‘Please don’t execute Geronimo’ owner pleads as animal is taken away

A black alpaca from his side with a blue sky behind.
Alpaca, photo: Fallbrook via Canva

The male alpaca Geronimo, who has been given a death sentence by the British government, has been taken away from his home on Tuesday. “Please don’t execute Geronimo,” his owner, Helen Macdonald, pleaded on social media.

Officers from the Department for Environment, Food and Rural Affairs (Defra), escorted by police, put a rope around the small animal and dragged him to their car.

According to Defra, Geronimo has bovine tuberculosis and needs to be killed, but Macdonald argued that Geronimo is healthy, and the tests gave false-positive results. She asked for a different way of testing, specific for alpacas.

More than 140,000 people support MacDonald and signed the petition ‘Save Geronimo – Stop killing healthy alpacas without valid science’.


Geronimo was born in New Zealand and has been in England since 2016.

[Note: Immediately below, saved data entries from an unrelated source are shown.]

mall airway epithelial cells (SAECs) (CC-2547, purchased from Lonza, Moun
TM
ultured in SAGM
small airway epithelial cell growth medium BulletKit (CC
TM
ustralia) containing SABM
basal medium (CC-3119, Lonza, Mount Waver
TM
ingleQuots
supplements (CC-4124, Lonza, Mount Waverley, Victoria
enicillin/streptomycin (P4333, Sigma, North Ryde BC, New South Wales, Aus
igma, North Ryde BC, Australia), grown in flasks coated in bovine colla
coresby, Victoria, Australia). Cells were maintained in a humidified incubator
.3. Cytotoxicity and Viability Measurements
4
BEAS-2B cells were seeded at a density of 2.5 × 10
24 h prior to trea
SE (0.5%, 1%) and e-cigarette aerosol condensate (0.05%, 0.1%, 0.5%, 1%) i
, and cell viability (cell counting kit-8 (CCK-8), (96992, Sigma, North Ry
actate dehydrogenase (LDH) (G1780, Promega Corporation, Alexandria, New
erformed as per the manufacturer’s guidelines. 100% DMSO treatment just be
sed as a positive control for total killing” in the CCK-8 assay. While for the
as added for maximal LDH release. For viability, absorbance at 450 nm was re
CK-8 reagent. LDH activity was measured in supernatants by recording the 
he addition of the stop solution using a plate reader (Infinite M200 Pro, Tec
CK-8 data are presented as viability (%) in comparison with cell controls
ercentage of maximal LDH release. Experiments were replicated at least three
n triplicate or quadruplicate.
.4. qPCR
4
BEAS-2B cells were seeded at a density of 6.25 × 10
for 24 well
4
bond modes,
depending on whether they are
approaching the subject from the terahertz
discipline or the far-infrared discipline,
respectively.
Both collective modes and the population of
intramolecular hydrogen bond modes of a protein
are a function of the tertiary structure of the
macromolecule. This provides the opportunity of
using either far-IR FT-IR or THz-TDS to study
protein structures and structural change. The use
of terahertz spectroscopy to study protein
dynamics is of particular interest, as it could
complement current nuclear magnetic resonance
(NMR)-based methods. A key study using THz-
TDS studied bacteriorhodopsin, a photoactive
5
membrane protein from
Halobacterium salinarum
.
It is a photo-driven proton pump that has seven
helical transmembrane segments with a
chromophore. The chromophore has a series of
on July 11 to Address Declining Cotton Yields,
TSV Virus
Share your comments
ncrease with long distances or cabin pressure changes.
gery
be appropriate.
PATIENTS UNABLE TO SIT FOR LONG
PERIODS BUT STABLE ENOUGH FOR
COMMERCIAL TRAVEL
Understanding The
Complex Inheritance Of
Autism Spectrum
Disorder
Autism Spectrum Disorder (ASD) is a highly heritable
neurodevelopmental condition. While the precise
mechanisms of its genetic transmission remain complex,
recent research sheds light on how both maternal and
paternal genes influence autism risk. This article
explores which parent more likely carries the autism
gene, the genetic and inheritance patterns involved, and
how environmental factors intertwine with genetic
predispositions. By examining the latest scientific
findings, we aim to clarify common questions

MacDonald, a veterinary nurse who runs an alpaca farm in Gloucestershire in western England, says that the positive test results were incorrect because the tuberculin injections given to Geronimo since he arrived in England can produce false-positive results for bovine tuberculosis.

She wants Geronimo to be re-tested using a different diagnostic tool. So far, the alpaca has gotten two blood tests which MacDonald says are unreliable.

MacDonald also claims that no trials had been done on alpacas to test the accuracy of the bovine tuberculosis tests carried out by Defra.

Macdonald took the government to court in her last attempt to save Geronimo from death, but a High Court judge in London refused to grant a temporary injunction that would have stopped the order to kill the animal.